Le soldat polonais, qui vient surtout du peuple paysan, est, comme lui, patient, discipliné, dur aux privations, endurant, sensible à toute bonne parole. Il est facilement susceptible d’enthousiasme et plein de confiance dans ses chefs. Le miracle de la Vistule l’a bien prouvé l’an dernier. Dans les mains d’officiers patriotes et instruits, il fera demain une armée de grande valeur, dès que la fusion des esprits et des cœurs, déjà très visible, sera devenue complète.

Après tous ces espoirs, il faut bien mentionner une ombre au tableau, et elle est grave : c’est la question juive.

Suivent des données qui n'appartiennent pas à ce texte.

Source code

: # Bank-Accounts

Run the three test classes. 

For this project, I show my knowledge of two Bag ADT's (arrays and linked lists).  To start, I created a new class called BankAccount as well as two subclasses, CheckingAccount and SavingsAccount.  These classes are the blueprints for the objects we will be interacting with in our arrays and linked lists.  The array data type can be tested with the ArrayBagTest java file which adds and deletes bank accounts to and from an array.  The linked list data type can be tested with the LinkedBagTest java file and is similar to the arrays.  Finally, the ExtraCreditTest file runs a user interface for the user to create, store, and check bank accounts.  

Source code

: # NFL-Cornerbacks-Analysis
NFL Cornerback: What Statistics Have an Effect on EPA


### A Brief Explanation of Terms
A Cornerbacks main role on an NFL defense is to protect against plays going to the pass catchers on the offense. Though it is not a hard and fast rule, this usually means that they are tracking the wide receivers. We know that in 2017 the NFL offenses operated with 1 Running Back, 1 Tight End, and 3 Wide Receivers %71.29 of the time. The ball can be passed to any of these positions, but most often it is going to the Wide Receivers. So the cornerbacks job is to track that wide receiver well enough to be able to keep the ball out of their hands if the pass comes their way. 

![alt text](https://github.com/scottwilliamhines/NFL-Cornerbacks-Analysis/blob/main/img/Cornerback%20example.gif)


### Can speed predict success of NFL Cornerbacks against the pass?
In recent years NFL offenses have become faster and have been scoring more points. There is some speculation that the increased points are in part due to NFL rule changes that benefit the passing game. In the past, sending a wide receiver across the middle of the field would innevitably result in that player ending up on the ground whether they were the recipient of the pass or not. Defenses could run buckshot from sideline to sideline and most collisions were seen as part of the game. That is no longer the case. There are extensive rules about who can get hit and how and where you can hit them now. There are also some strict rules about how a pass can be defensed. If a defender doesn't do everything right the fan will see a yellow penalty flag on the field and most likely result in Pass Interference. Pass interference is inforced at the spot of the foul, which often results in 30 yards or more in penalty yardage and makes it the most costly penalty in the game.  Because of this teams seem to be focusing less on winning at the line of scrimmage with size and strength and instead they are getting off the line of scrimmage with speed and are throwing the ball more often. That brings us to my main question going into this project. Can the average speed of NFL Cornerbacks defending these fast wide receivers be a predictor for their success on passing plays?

Les Israélites forment 14 p. 100 de la population de l’Etat polonais ; ils constituent dans les villes de fortes agglomérations (400 000 âmes à Varsovie), parfois même la majorité absolue ; ils se trouvent dans tous les villages, sauf en Posnanie [1], comme commerçants, cabaretiers, commissionnaires, etc.

  1. Au début du XIXe siècle, la Posnanie avait la même proportion d’Israélites que le reste de la Pologne. Mais par suite de l’incorporation à la Prusse, ils ont peu à peu quitté le pays et se sont répandus d’autant plus facilement dans toute l’Allemagne que leur langue familiale, le jargon, est à base d’allemand.